Qualche giorno fa Cristina è stata al New York City Ballet a vedere Lo Schiaccianoci. Ecco cosa racconta sul suo blog!

Il teatro è sontuoso, appena rinnovato, bianco negli spazi comuni, giallo e rosso in sala, come tempestato di diamanti nelle balconate. Resina e importanti poltrone in legno e velluto rosso nel parterre, che, per il programma certo, è costellato di piccole ballerine in erba, tutte con abitini in tessuti preziosi, velluto, tutù, taffetà, con cerchietti e cache-coeur intonati e ballerine di vernice ai piedi. Ad accompagnarle madri e zie e nonne che non sembrano avere mai avuto alcuna preoccupazione economica in tutta la loro vita. Una madre con quattro figli, tutti biondissimi, la giacca trapuntata uguale, rossa con le toppe scamosciate al gomito per i due ragazzini-paggetti, capellino e cappotto rosso uguale per le bambine con i capelli arricciati artificialmente.

Immagine080

Questo non è che un normale martedì pomeriggio. Non oso pensare come può essere frequentato questo spettacolo nelle date di punta. Un teatro che contiene 2600 posti pieno, esauriti tutti i biglietti delle balconate alte, quelle che democraticamente sono in vendita a prezzi accettabili.

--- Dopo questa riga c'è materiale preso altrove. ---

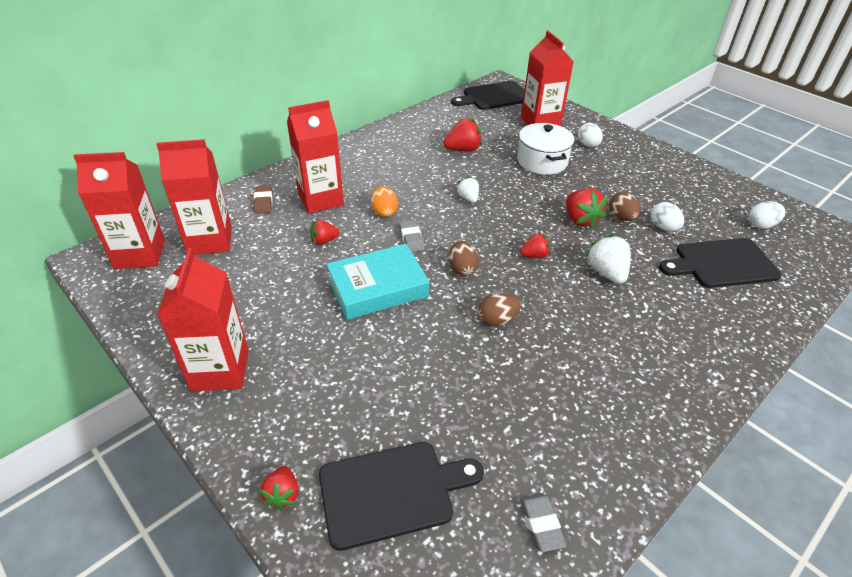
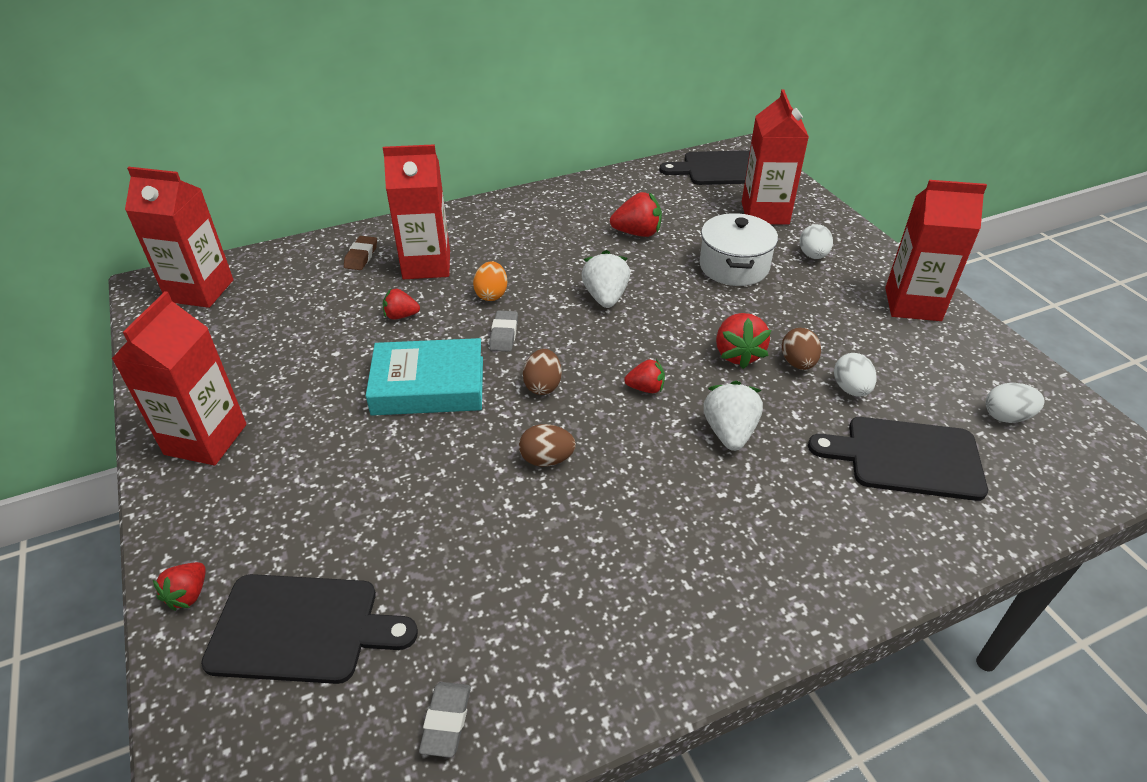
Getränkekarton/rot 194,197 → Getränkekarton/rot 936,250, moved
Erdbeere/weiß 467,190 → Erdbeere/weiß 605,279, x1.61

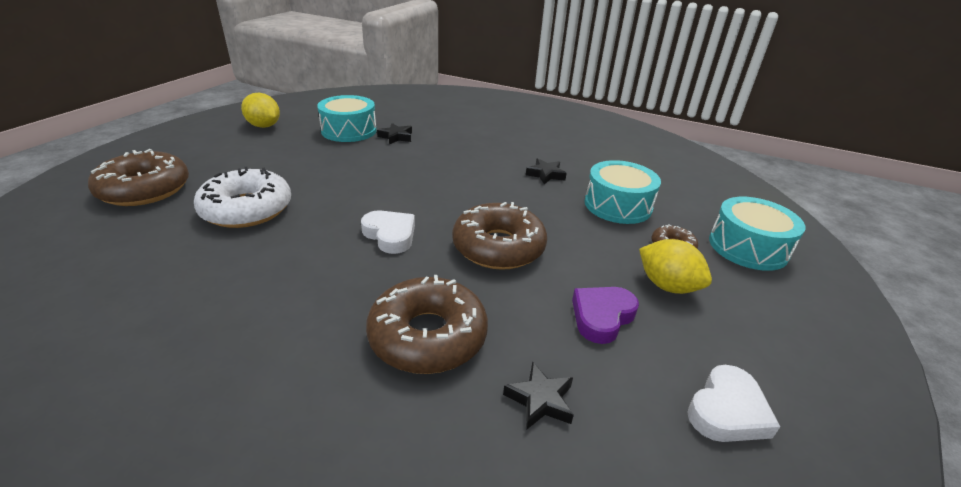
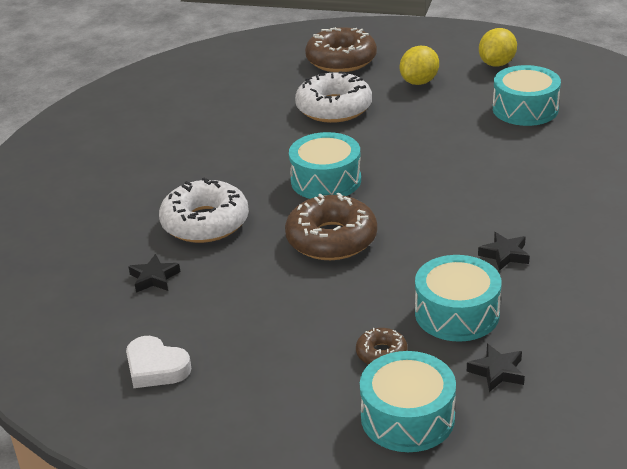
Stern/schwarz 394,133 → Stern/schwarz 496,368, moved
Herz/weiß 388,232 → Trommel/türkis 325,165
Zitrone/gelb 675,266 → Zitrone/gelb 419,65, moved
Donut/braun 427,324 → Donut/weiß 204,210
Herz/lila 605,315 → -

Si alza il sipario, e nella sapiente coreografia sogno e realtà si mischiano in una fiaba che parla della magia del Natale in cui, a dire il vero, nel primo atto si balla poco. Ma arriva poi il secondo atto, con tutte le musiche ben note e i balletti che si susseguono, il pubblico applaude, i bambini sono felici.

Anche a Torino, in questi giorni, è di scena lo Schiaccianoci. Sarebbe curioso andare a vederlo per fare un confronto.